The Union Butterfield 4600 high-speed steel left-hand spiral flute taper pipe reamer is an uncoated (bright) round shank tool with a square end; its standard size and 3/4" per foot taper make it suitable for reaming holes that are to be tapped with National Pipe Taper (NPT) threading. This tool is often used in a drill press, screw machine or lathe. It can be used with cast iron, steel, brass, and most ferrous and non-ferrous materials.
Using a taper reamer prior to tapping with taper taps provides threads of better quality. Taper pipe reamers in this series are recommended for tapping any NPT threading: Dryseal or Military Aeronautical Pipe Thread (ANPT) specification. Spiral flute reamers are useful for interrupted cuts because they prevent whole flute contact with the leading edge of an interrupted cut, as in a keyway. This prevents damage to the interruption and the reamer flute. Also, spiral flute taper pipe reamers are designed for reaming harder materials where additional shear is needed. Left-hand spiral tools are good for use in through holes (extending through the workpiece) because they push chips ahead of the tip of the tool. High-speed steel (HSS) is a general-purpose steel for cutting tools that is compatible with many metalworking materials. It is often lower in price than other cutting tool substrates. Square-end shanks help prevent rotation in the tool holder. Uncoated (bright) tools have no additional surface treatment or coating; they are suitable for general-purpose applications.

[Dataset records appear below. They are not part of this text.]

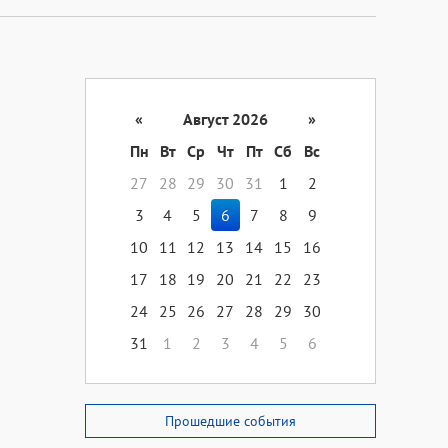
«
Август 2026
»
Пн
Вт
Ср
Чт
Пт
Сб
Вс
27
28
29
30
31
1
2
3
4
5
6
7
8
9
10
11
12
13
14
15
16
17
18
19
20
21
22
23
24
25
26
27
28
29
30
31
1
2
3
4
5
6
Прошедшие события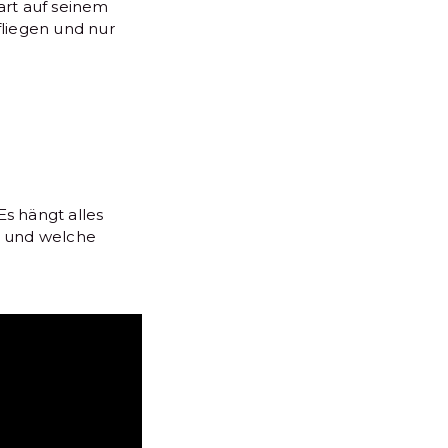
rt auf seinem
liegen und nur
s hängt alles
t und welche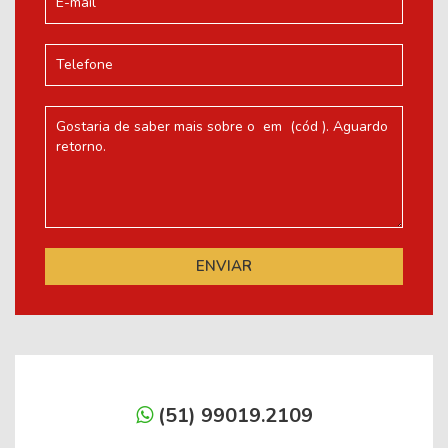
(51) 99019.2109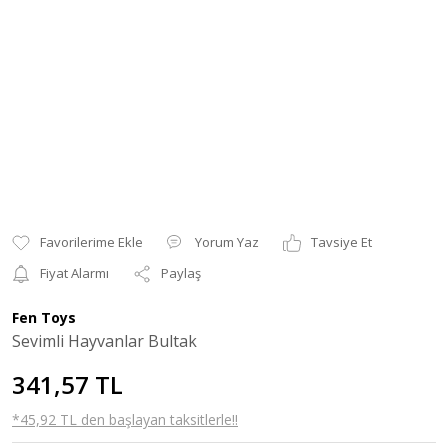
Yorum Yaz
Tavsiye Et
Fiyat Alarmı
Paylaş
Fen Toys
Sevimli Hayvanlar Bultak
341,57 TL
*45,92 TL den başlayan taksitlerle!!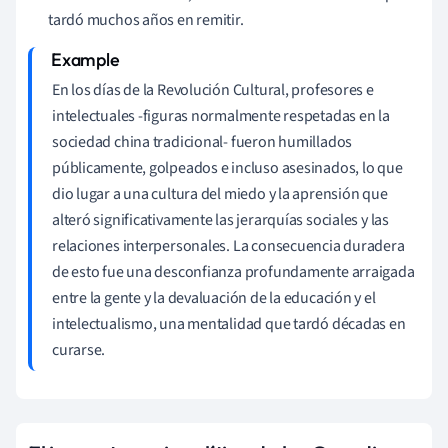
tardó muchos años en remitir.
En los días de la Revolución Cultural, profesores e
intelectuales -figuras normalmente respetadas en la
sociedad china tradicional- fueron humillados
públicamente, golpeados e incluso asesinados, lo que
dio lugar a una cultura del miedo y la aprensión que
alteró significativamente las jerarquías sociales y las
relaciones interpersonales. La consecuencia duradera
de esto fue una desconfianza profundamente arraigada
entre la gente y la devaluación de la educación y el
intelectualismo, una mentalidad que tardó décadas en
curarse.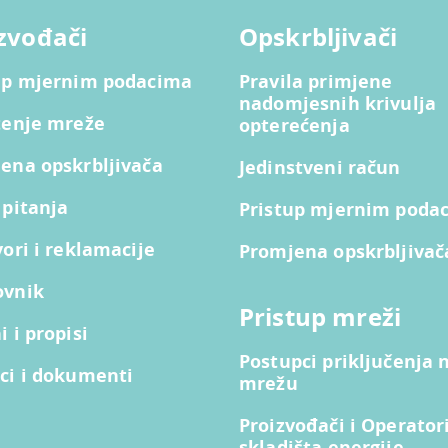
zvođači
Opskrbljivači
up mjernim podacima
Pravila primjene
nadomjesnih krivulja
tenje mreže
opterećenja
ena opskrbljivača
Jedinstveni račun
 pitanja
Pristup mjernim poda
vori i reklamacije
Promjena opskrbljivač
ovnik
Pristup mreži
 i propisi
Postupci priključenja 
ci i dokumenti
mrežu
Proizvođači i Operator
skladišta energije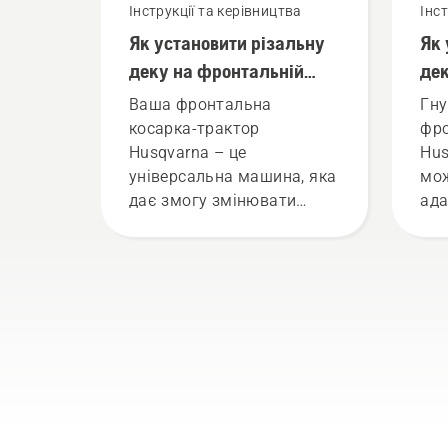
Інструкції та керівництва
Інс
Як установити різальну
Як 
деку на фронтальній
дек
косарці-тракторі
фро
Ваша фронтальна
Гну
Husqvarna
тра
косарка-трактор
фро
Husqvarna – це
Hus
універсальна машина, яка
мо
дає змогу змінювати
ада
приладдя залежно від
пот
поставленого завдання.
нов
Монтаж різальної деки
до 
або приладдя на косарку
легко здійснюється та
забирає лише кілька
хвилин. Попередження!
Під час установлення
різального вузла
надягайте захисні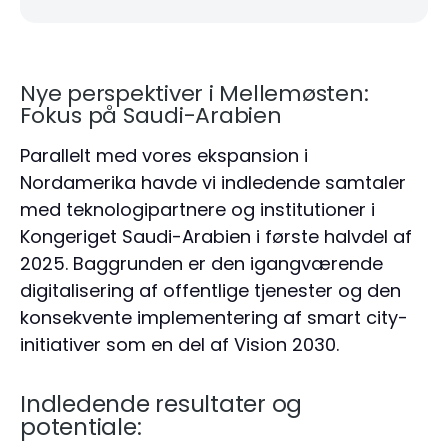
Nye perspektiver i Mellemøsten:
Fokus på Saudi-Arabien
Parallelt med vores ekspansion i
Nordamerika havde vi indledende samtaler
med teknologipartnere og institutioner i
Kongeriget Saudi-Arabien i første halvdel af
2025. Baggrunden er den igangværende
digitalisering af offentlige tjenester og den
konsekvente implementering af smart city-
initiativer som en del af Vision 2030.
Indledende resultater og
potentiale: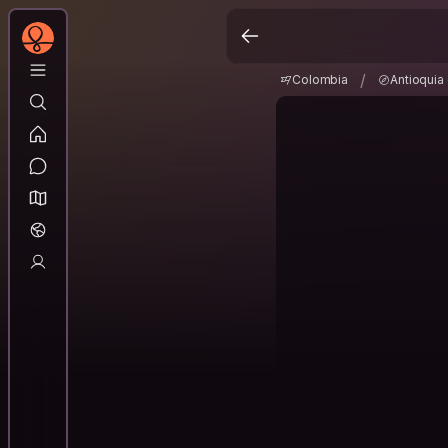
Colombia
Antioqui
/
/
Colombia
Antioquia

The number of flutes on a reamer depends on the cutting diameter of the tool. Reamers in this series that are 1/8” and 1/4” in diameter have six flutes, 3/8” and 1/2” in diameter have eight flutes, 3/4” to 1-1/2” in diameter have 10 flutes, and 2” in diameter have 12 flutes.

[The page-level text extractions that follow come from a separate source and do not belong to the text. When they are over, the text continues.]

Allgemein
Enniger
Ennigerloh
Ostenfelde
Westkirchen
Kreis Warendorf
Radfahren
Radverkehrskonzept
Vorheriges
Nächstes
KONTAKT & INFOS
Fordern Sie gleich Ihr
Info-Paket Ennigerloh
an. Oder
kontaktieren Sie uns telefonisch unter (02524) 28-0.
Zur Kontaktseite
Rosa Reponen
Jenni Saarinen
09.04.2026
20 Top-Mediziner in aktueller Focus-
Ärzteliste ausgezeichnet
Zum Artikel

Reamers are used to finish existing holes. When holes are created using common applications like drilling or punching they often have minute imperfections. Their roundness may be flawed, or their diameters may be slightly smaller than required. Reamers are made to exacting tolerances, so they can correct such errors and create precisely round holes with exact dimensions. Reaming is often used before tapping screw threads.